Items from a data source:
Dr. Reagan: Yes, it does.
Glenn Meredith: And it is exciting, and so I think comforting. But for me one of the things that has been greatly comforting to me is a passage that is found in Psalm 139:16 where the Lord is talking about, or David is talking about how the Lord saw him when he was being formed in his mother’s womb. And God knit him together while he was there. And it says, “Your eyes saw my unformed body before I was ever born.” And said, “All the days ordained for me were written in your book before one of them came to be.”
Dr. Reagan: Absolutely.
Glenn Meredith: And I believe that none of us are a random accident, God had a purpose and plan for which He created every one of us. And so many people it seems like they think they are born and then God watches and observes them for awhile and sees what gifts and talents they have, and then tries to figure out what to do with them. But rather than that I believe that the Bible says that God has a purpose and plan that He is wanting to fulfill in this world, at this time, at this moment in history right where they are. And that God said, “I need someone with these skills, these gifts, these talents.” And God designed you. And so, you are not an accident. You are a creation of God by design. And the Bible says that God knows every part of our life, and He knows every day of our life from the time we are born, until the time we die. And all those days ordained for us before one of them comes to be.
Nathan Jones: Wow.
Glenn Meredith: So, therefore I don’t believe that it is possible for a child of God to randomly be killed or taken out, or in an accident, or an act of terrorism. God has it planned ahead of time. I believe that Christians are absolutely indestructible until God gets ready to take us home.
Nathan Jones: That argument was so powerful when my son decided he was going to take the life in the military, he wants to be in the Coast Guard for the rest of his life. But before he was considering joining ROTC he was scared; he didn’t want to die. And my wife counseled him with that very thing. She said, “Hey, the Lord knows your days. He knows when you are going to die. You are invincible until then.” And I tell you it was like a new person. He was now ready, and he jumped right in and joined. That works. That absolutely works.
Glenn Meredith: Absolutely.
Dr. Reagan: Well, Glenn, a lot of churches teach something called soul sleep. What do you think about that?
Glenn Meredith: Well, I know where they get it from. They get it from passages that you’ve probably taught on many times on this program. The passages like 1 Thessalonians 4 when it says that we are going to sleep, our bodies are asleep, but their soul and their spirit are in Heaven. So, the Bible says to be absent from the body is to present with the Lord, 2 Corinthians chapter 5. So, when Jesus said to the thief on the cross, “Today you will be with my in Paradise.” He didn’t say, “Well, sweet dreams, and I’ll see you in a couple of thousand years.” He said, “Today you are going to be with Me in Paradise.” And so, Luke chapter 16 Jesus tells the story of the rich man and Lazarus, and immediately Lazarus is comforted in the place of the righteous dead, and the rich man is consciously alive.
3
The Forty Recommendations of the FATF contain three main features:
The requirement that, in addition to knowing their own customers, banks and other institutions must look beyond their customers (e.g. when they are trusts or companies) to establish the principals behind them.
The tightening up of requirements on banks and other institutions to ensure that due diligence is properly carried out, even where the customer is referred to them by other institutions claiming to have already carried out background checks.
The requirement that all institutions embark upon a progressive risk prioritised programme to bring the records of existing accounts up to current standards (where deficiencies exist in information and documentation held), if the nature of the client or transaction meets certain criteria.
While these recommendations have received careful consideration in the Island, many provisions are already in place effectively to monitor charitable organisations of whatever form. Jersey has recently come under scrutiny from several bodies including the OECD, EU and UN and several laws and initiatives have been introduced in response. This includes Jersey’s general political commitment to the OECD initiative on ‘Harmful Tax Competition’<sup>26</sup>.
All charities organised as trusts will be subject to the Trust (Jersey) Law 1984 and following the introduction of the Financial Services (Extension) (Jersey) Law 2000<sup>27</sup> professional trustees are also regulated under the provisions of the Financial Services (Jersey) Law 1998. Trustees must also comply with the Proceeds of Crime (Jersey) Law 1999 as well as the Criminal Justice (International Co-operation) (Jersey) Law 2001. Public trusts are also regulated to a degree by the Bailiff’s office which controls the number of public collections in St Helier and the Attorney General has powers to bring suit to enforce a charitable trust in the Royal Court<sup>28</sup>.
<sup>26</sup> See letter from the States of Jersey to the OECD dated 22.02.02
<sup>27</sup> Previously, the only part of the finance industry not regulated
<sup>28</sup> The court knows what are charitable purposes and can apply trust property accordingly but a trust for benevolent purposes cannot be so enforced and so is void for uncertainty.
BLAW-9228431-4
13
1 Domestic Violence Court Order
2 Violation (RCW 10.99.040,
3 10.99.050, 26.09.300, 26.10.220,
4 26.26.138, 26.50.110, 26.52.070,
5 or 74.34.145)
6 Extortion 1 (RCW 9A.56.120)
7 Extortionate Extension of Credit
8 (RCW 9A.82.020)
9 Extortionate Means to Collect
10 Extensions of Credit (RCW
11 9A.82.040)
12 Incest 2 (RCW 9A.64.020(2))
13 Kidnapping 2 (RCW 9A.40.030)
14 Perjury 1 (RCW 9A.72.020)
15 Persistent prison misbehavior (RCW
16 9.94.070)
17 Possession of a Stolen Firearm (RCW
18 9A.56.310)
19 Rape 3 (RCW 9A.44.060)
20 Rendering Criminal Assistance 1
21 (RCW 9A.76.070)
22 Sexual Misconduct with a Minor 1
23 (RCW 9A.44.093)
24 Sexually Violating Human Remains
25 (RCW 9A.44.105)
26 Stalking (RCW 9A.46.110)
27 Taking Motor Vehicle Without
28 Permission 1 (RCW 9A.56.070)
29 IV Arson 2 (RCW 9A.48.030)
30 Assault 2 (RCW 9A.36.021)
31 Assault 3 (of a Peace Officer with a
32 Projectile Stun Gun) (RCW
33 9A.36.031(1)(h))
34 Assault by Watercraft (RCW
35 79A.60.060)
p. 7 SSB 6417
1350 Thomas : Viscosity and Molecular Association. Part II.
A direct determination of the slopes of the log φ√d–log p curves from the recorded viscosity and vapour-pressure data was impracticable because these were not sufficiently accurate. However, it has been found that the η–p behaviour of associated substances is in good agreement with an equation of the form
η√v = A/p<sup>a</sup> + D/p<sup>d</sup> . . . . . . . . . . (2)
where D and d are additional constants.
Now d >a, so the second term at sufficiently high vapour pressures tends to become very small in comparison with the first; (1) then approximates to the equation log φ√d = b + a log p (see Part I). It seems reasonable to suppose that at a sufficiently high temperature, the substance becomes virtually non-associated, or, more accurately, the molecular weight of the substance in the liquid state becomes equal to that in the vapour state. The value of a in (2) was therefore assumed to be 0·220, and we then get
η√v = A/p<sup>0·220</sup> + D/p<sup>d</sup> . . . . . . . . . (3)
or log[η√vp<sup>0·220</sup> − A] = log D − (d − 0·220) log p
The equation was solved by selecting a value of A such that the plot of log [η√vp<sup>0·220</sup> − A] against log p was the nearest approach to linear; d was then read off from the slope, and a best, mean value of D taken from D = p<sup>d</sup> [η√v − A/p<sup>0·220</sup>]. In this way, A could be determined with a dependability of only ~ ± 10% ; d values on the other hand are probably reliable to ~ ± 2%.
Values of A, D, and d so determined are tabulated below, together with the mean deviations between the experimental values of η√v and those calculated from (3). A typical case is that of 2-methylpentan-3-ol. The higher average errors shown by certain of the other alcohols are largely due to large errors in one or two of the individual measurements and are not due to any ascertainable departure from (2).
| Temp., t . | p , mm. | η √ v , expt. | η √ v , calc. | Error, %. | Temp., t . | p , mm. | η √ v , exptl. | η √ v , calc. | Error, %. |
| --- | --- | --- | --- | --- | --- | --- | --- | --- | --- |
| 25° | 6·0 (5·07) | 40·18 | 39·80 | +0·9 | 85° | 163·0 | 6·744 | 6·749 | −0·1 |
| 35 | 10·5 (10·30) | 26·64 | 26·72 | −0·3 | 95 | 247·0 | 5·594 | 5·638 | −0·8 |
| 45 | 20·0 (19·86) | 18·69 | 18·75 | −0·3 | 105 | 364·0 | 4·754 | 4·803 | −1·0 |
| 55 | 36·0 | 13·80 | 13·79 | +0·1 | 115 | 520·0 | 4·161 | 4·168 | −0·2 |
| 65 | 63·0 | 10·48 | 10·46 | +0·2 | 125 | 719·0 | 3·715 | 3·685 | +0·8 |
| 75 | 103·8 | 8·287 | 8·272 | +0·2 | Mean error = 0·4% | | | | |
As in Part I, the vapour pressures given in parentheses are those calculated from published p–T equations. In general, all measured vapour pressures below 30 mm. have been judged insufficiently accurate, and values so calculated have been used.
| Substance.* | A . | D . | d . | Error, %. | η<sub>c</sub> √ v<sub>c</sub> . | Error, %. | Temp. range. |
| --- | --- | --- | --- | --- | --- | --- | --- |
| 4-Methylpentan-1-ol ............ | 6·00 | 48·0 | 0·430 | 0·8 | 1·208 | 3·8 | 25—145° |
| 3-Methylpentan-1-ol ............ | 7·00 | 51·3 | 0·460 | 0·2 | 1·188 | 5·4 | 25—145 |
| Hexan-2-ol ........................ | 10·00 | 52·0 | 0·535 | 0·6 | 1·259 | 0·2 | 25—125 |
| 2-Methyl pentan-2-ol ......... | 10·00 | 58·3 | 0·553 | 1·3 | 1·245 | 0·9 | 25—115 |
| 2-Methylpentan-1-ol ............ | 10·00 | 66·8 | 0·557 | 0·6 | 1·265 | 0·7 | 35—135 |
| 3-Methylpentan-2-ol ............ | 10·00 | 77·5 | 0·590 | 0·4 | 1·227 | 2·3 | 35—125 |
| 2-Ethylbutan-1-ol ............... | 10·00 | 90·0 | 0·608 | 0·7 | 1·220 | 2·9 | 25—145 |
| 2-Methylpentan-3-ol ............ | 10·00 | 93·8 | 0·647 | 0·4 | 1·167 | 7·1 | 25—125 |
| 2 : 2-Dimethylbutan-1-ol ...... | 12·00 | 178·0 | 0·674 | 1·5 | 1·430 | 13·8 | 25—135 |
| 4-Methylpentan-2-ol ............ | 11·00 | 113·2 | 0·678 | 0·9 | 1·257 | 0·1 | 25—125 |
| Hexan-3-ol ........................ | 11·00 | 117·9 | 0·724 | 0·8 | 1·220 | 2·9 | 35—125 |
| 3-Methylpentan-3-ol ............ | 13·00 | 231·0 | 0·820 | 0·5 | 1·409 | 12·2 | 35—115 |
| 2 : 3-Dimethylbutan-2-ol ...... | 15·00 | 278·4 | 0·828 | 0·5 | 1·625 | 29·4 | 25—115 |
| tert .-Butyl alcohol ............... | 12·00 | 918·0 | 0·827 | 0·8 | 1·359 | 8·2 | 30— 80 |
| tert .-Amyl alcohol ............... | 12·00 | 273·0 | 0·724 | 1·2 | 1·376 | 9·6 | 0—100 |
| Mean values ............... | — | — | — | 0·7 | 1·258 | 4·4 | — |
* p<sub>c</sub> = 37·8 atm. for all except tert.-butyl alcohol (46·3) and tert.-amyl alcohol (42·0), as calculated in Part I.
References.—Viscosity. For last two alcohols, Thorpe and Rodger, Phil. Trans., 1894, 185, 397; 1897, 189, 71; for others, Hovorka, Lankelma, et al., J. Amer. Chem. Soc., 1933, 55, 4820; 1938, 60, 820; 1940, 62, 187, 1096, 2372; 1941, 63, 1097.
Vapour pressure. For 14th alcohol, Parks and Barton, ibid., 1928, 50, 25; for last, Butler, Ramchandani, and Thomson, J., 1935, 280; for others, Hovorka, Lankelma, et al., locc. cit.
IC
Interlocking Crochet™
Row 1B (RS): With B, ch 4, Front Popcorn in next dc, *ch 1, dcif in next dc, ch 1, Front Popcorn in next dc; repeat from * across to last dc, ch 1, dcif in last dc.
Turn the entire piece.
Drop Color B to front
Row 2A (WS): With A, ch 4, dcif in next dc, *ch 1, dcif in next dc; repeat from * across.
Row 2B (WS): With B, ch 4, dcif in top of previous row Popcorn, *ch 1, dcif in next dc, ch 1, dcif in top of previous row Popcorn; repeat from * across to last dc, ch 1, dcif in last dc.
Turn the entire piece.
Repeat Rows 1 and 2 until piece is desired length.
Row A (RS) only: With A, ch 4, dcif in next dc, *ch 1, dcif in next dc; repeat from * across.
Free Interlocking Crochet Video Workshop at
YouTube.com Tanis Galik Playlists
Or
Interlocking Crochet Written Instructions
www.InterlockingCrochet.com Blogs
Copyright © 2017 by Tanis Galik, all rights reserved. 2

Task to carry out: I'd like the lines above from the one with "Temp. range. |" up to and including the one with "9·6 | 0—100 |" copied exactly, with no other lines.

Expected answer:
| Substance.* | A . | D . | d . | Error, %. | η<sub>c</sub> √ v<sub>c</sub> . | Error, %. | Temp. range. |
| --- | --- | --- | --- | --- | --- | --- | --- |
| 4-Methylpentan-1-ol ............ | 6·00 | 48·0 | 0·430 | 0·8 | 1·208 | 3·8 | 25—145° |
| 3-Methylpentan-1-ol ............ | 7·00 | 51·3 | 0·460 | 0·2 | 1·188 | 5·4 | 25—145 |
| Hexan-2-ol ........................ | 10·00 | 52·0 | 0·535 | 0·6 | 1·259 | 0·2 | 25—125 |
| 2-Methyl pentan-2-ol ......... | 10·00 | 58·3 | 0·553 | 1·3 | 1·245 | 0·9 | 25—115 |
| 2-Methylpentan-1-ol ............ | 10·00 | 66·8 | 0·557 | 0·6 | 1·265 | 0·7 | 35—135 |
| 3-Methylpentan-2-ol ............ | 10·00 | 77·5 | 0·590 | 0·4 | 1·227 | 2·3 | 35—125 |
| 2-Ethylbutan-1-ol ............... | 10·00 | 90·0 | 0·608 | 0·7 | 1·220 | 2·9 | 25—145 |
| 2-Methylpentan-3-ol ............ | 10·00 | 93·8 | 0·647 | 0·4 | 1·167 | 7·1 | 25—125 |
| 2 : 2-Dimethylbutan-1-ol ...... | 12·00 | 178·0 | 0·674 | 1·5 | 1·430 | 13·8 | 25—135 |
| 4-Methylpentan-2-ol ............ | 11·00 | 113·2 | 0·678 | 0·9 | 1·257 | 0·1 | 25—125 |
| Hexan-3-ol ........................ | 11·00 | 117·9 | 0·724 | 0·8 | 1·220 | 2·9 | 35—125 |
| 3-Methylpentan-3-ol ............ | 13·00 | 231·0 | 0·820 | 0·5 | 1·409 | 12·2 | 35—115 |
| 2 : 3-Dimethylbutan-2-ol ...... | 15·00 | 278·4 | 0·828 | 0·5 | 1·625 | 29·4 | 25—115 |
| tert .-Butyl alcohol ............... | 12·00 | 918·0 | 0·827 | 0·8 | 1·359 | 8·2 | 30— 80 |
| tert .-Amyl alcohol ............... | 12·00 | 273·0 | 0·724 | 1·2 | 1·376 | 9·6 | 0—100 |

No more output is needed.